Their loonier deeds include creating a salmon farm where live fish flap around on a green field, miles from the water, they use young babies as pee-shooters in a drenching urine duel, a live lobster end up down the trousers of one unlucky Stooge, a rat dives down Vergara’s ample cleavage and there is plenty of eye-watering Stooge certified mayhem including the pulling of another person’s nasal hair and similarly tugging hair from another unfortunate’s armpits. To say nothing of a choking dolphin being given the Heimlich manouevre when its single nostril becomes blocked by an errant peanut…

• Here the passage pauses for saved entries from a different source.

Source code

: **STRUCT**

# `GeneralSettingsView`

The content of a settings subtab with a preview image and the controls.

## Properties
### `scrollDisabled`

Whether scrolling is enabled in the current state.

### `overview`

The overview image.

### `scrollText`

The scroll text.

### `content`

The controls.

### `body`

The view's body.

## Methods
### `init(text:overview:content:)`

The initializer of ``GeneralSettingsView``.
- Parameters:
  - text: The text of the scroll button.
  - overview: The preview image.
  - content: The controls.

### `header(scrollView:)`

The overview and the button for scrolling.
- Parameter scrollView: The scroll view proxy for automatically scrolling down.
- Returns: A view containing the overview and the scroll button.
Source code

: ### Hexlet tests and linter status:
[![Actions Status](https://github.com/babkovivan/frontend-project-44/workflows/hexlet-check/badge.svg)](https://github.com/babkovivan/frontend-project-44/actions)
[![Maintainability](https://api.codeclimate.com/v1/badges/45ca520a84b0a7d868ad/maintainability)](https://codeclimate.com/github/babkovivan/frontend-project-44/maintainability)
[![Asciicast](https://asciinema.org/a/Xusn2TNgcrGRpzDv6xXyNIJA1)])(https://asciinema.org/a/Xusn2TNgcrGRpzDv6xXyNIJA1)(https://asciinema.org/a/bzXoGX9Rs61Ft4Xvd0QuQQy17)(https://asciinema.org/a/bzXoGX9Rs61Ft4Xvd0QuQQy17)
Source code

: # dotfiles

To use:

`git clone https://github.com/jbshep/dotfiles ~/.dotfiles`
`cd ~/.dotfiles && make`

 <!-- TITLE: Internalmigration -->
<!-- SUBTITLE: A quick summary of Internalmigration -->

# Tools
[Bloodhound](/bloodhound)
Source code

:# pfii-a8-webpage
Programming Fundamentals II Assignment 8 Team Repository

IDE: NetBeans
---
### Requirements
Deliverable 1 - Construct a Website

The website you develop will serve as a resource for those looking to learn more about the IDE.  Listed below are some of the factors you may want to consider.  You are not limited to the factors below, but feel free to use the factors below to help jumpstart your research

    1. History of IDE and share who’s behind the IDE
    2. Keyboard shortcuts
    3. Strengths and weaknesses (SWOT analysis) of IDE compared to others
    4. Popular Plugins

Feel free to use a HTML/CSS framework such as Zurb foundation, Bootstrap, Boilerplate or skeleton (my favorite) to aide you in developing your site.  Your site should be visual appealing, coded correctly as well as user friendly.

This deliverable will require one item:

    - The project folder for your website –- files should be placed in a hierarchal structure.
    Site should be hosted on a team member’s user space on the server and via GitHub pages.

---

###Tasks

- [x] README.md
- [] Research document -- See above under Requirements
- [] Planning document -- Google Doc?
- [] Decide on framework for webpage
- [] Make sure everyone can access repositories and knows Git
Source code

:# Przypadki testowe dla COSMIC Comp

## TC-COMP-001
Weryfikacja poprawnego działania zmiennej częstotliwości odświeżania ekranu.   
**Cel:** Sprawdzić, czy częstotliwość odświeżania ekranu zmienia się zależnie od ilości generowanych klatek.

Happily the Farrellys (who co-scripted with Mike Cerrone) have ruthlessly eliminated any sign of good taste to enjoyable low-laughter inducing effect. But they also take their responsibilities as filmmakers seriously and appear at the end to warn audiences not to attempt the Stooges’ cinematic mayhem in real life.

(Strangely the film comes from 20th Century Fox, rather than The Stooges' original home of Columbia Pictures).

Alan Frank

USA 2012. UK Distributor: 20th Century Fox. Colour b y deluxe.
91 minutes. Not widescreen. UK certificate: PG.

Guidance ratings (out of 3): Sex/nudity 0, Violence/Horror 0, Drugs 0, Swearing 0.